Students will be able to give at least one reason why cities have more air pollution than many rural or suburban towns.
The air we breathe,
by Enid Bloom, pictures of rural, suburban and urban settings, glass slides, Vaseline, microscope.
Show children various pictures of suburban, rural and urban towns including the photographs in the book
The air we breath.
Ask them to identify sources of pollution. Have children compare the pictures. Ask the children which pictures appear to have more sources of pollution. Ask them why they think this is so. List their responses.
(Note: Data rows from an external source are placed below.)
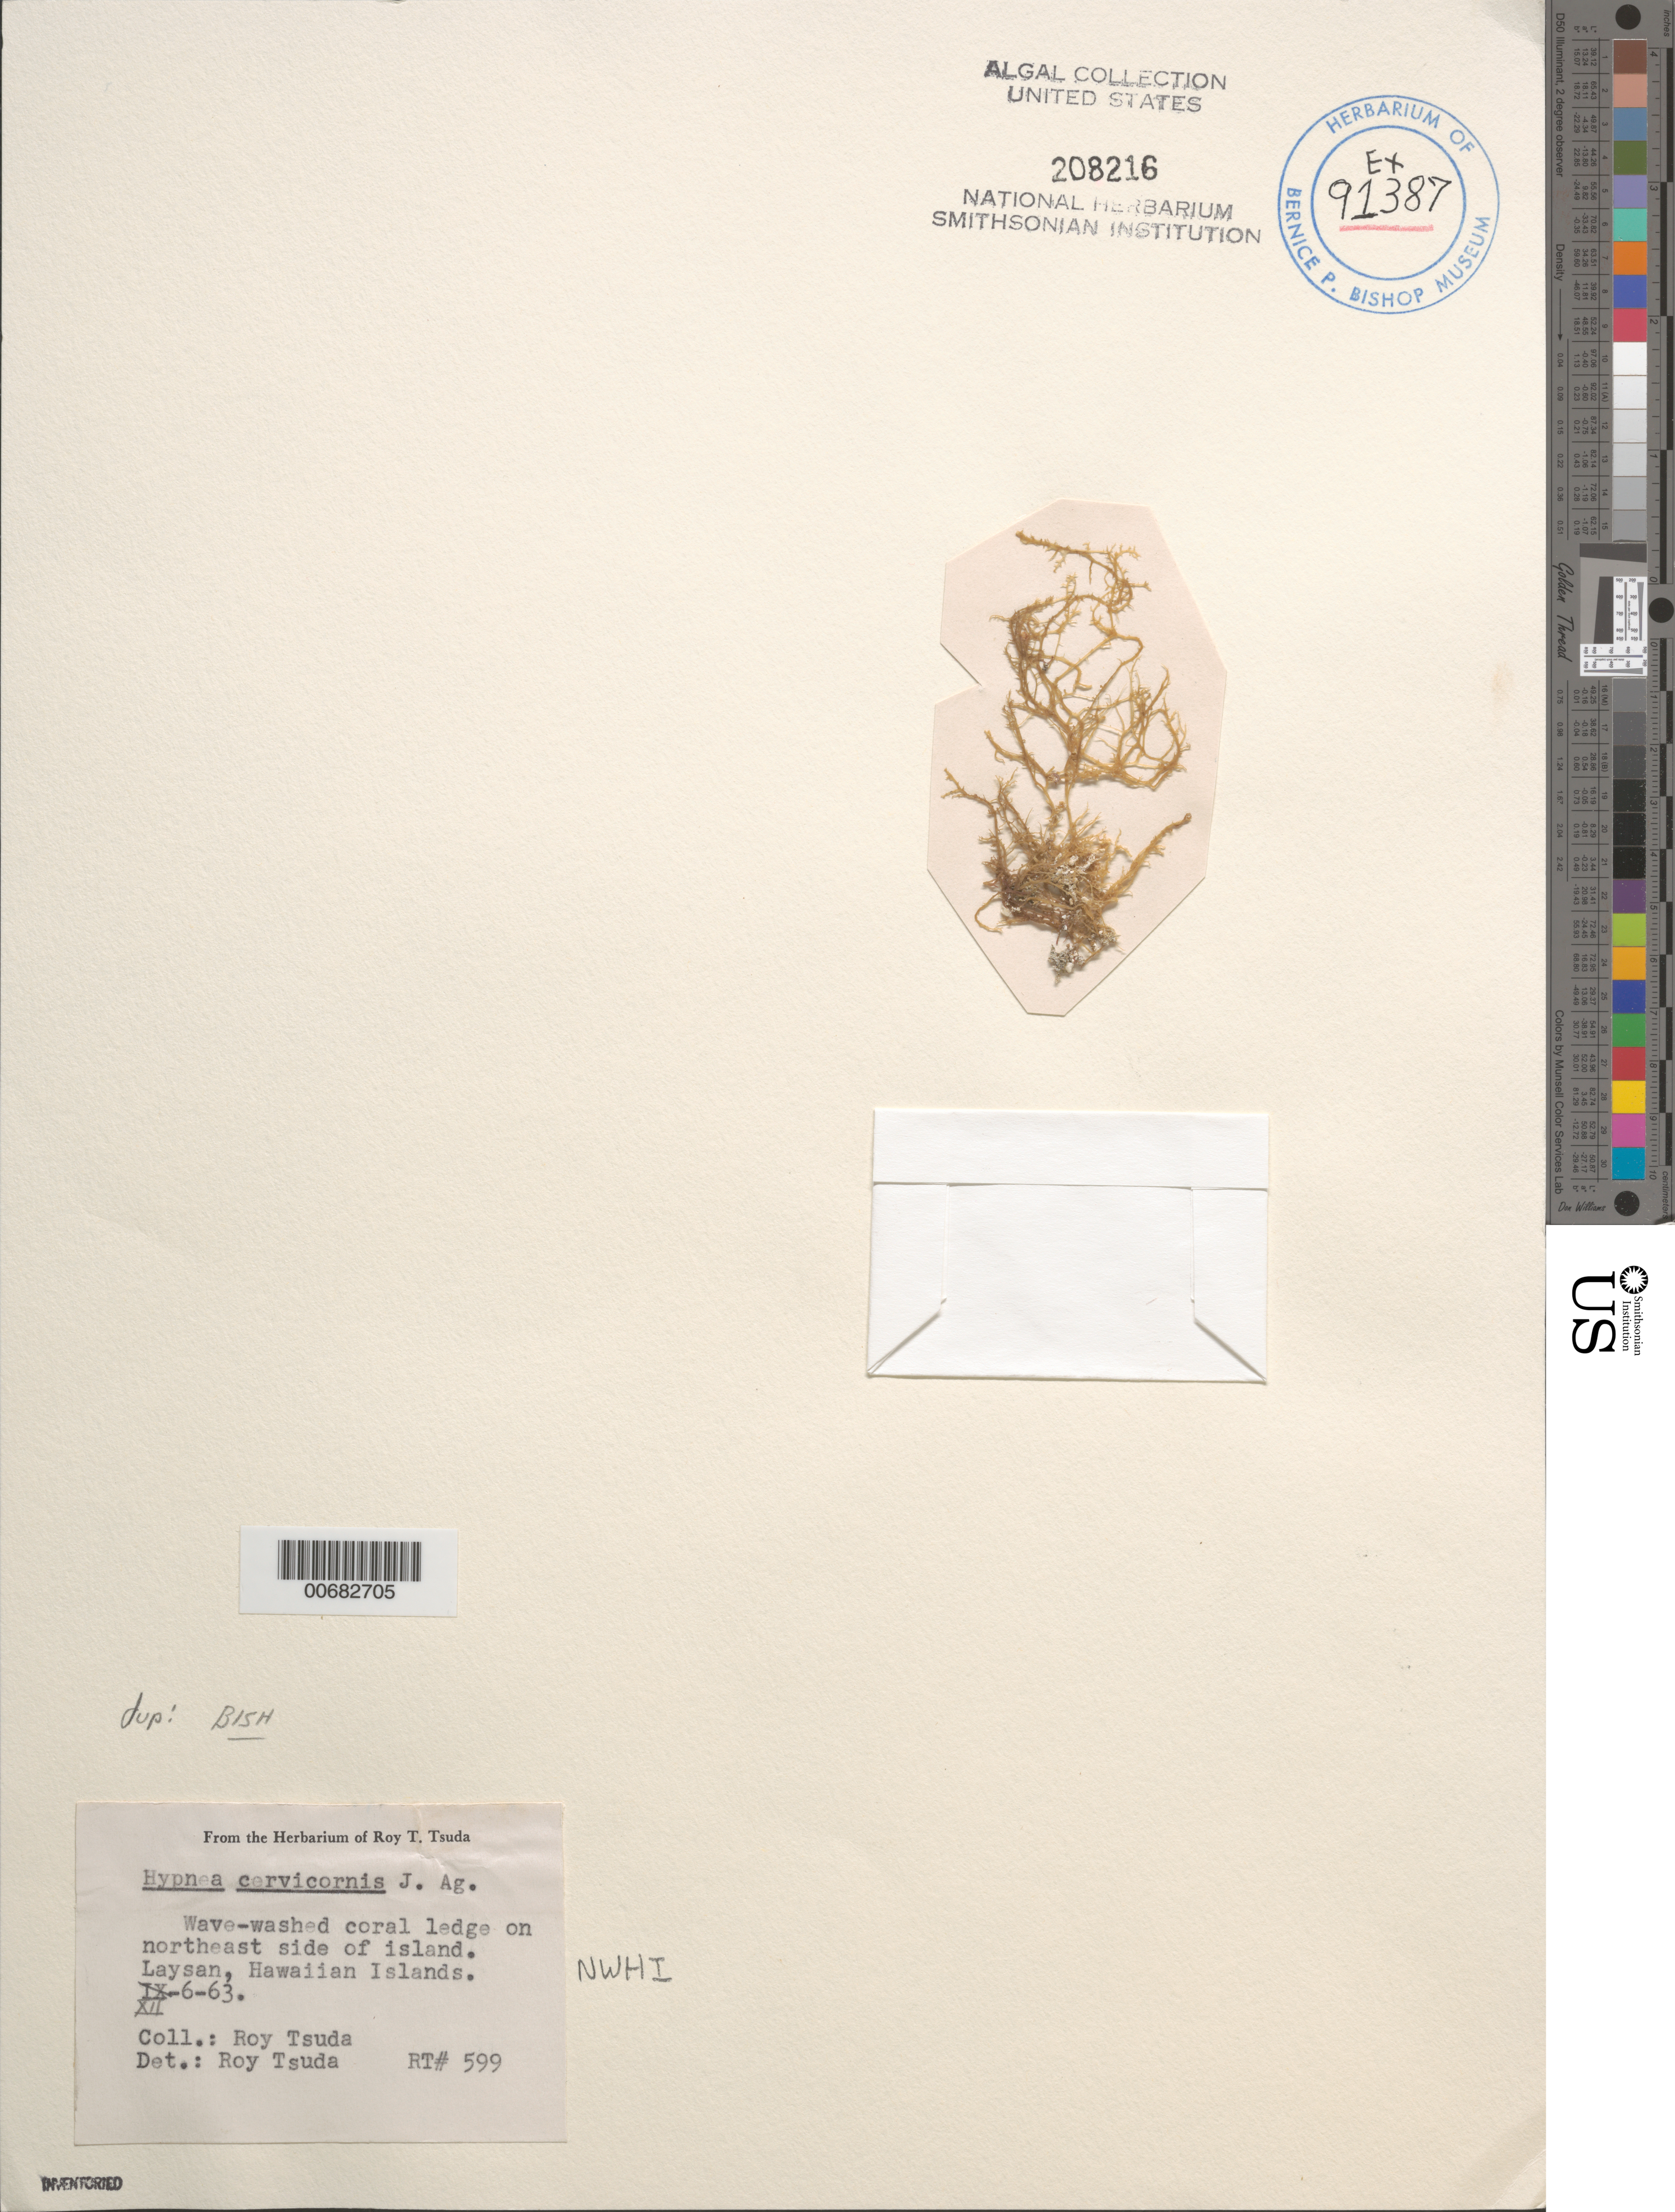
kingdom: Plantae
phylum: Rhodophyta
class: Florideophyceae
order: Gigartinales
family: Cystocloniaceae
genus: Hypnea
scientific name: Hypnea cervicornis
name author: J. Agardh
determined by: Tsuda, R. T.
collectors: R. Tsuda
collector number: RT 599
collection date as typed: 06 Dec 1963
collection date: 1963-12-06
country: United States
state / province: Hawaii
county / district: Honolulu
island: Laysan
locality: Coral ledge, northeast side of island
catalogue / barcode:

Discuss the scientific method with the children: purpose, hypothesis, materials, procedure, conclusion and extension. Perform an experiment. Cover several glass microscope slides with Vaseline. Select several places to place them. rural area, suburban residential area, urban residential area and an urban industrial area. Leave your slides in the areas for at least 24 hours (don’t place them right after a rainfall because rain washes away pollutants from the air and into the ground). Collect your specimens. Predict which will have more dirt on them. Look at the slides under the microscope. Record and discuss the results.
Students will be able to identify one way in which they can help stop air pollution.
The air we breathe,
by Enid Bloom, poster board, paints, markers, pencils, paper, crayons, tape recorder, cassette tape.
In advance solicit parent volunteers to assist with centers. Prepare activities for the following centers: Computer Center, Advertisement Center, Radio Commercial Center, Video Commercial Center.
At the computer center have children write/dictate letters to the local board of alderman urging them to fight against air pollution.
At the advertisement center children will develop posters with anti air pollution messages, to be displayed in and around the school and community.
At the radio commercial center have children create and record a song with an anti air pollution message. Contact local radio stations to request it be played over the air.
At the video commercial center children will develop a video commercial with an anti air pollution message. Contact the local public television stations regarding filming and television exposure.
Rotate activities so that children have the opportunity to engage in as many of activities as they desire.